Make this Notebook Trusted to load map: File -> Trust Notebook

Conclusion

Tracking Wildfires across the United States reveals their frequency in time and place. Of the 2.3 million wildfires recorded from 1992-2020, the vast majority were 10 acres or less. The leading causes of wildfires are due to human actions. Proper education could reduce the impact humans have starting and spreading wildfires, especially during wildfire season. The heatmap shows the frequency of wildfires over all recorded years. Trends of years and months with more fires show riskier times. This example covers the entire United States and is not region or state specific. Different regions of the US have different wildfire seasons with the South’s being towards the beginning of the year and the West’s being in the middle.
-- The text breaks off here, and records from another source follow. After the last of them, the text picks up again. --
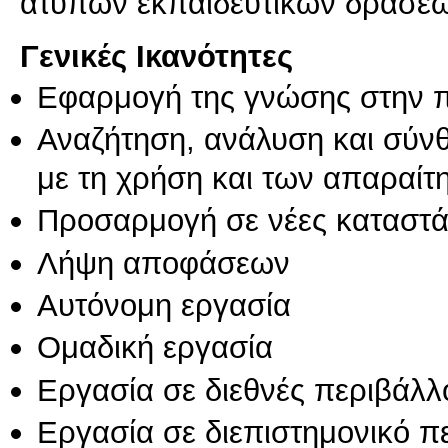
άτυπων εκπαιδευτικών δράσε
Γενικές Ικανότητες
Εφαρμογή της γνώσης στην 
Αναζήτηση, ανάλυση και σύν
με τη χρήση και των απαραίτ
Προσαρμογή σε νέες καταστά
Λήψη αποφάσεων
Αυτόνομη εργασία
Ομαδική εργασία
Εργασία σε διεθνές περιβάλλ
Εργασία σε διεπιστημονικό π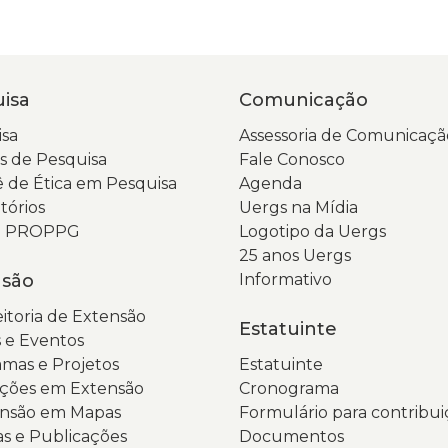
isa
Comunicação
sa
Assessoria de Comunicaçã
 de Pesquisa
Fale Conosco
 de Ética em Pesquisa
Agenda
tórios
Uergs na Mídia
da PROPPG
Logotipo da Uergs
25 anos Uergs
nsão
Informativo
itoria de Extensão
Estatuinte
 e Eventos
mas e Projetos
Estatuinte
ções em Extensão
Cronograma
ensão em Mapas
Formulário para contribui
as e Publicações
Documentos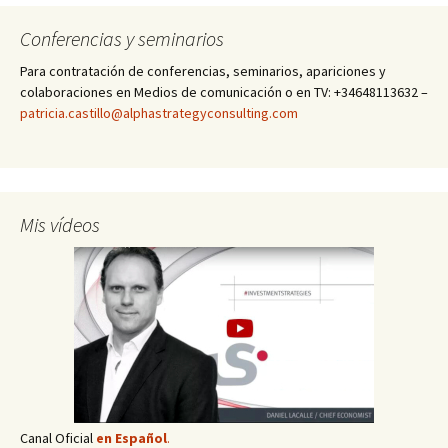
Conferencias y seminarios
Para contratación de conferencias, seminarios, apariciones y
colaboraciones en Medios de comunicación o en TV: +34648113632 –
patricia.castillo@alphastrategyconsulting.com
Mis vídeos
Canal Oficial
en Español
.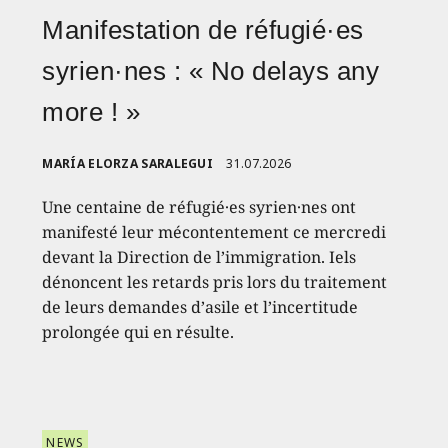
Manifestation de réfugié·es
syrien·nes : « No delays any
more ! »
MARÍA ELORZA SARALEGUI
31.07.2026
Une centaine de réfugié·es syrien·nes ont
manifesté leur mécontentement ce mercredi
devant la Direction de l’immigration. Iels
dénoncent les retards pris lors du traitement
de leurs demandes d’asile et l’incertitude
prolongée qui en résulte.
NEWS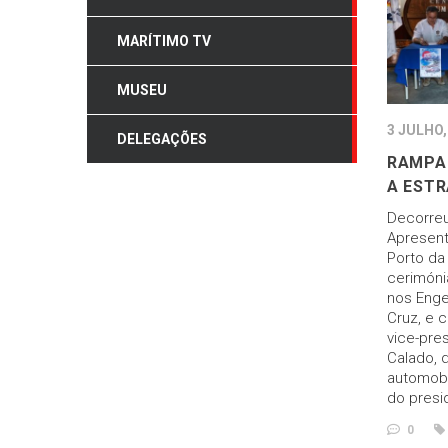
MARÍTIMO TV
MUSEU
3 JULHO,
DELEGAÇÕES
RAMPA 
A ESTR
Decorreu,
Apresen
Porto da
cerimóni
nos Enge
Cruz, e 
vice-pres
Calado, 
automobi
do presi
0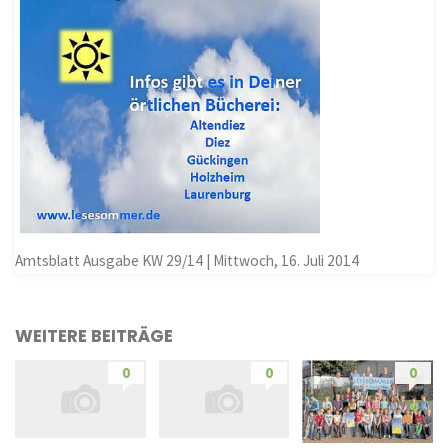
Amtsblatt Ausgabe KW 29/14 | Mittwoch, 16. Juli 2014
WEITERE BEITRÄGE
0
0
0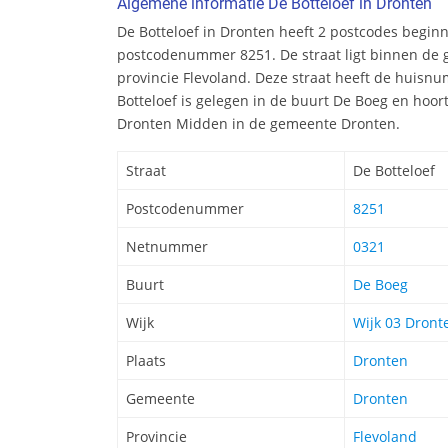
Algemene informatie De Botteloef in Dronten
De Botteloef in Dronten heeft 2 postcodes begin
postcodenummer 8251. De straat ligt binnen de
provincie Flevoland. Deze straat heeft de huisn
Botteloef is gelegen in de buurt De Boeg en hoort 
Dronten Midden in de gemeente Dronten.
Straat
De Botteloef
Postcodenummer
8251
Netnummer
0321
Buurt
De Boeg
Wijk
Wijk 03 Dron
Plaats
Dronten
Gemeente
Dronten
Provincie
Flevoland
The day or year line charts coordinate with the choropleth map. The map shows states with the highest record of wildfires. California, Texas, and Georgia lead all other states and are located in both the West, South, and Southwest. These locations are riskier and require more fire safety procedures. Another possible reason for the higher frequency of fires in these states is the recording techniques from the agency reporting the fires.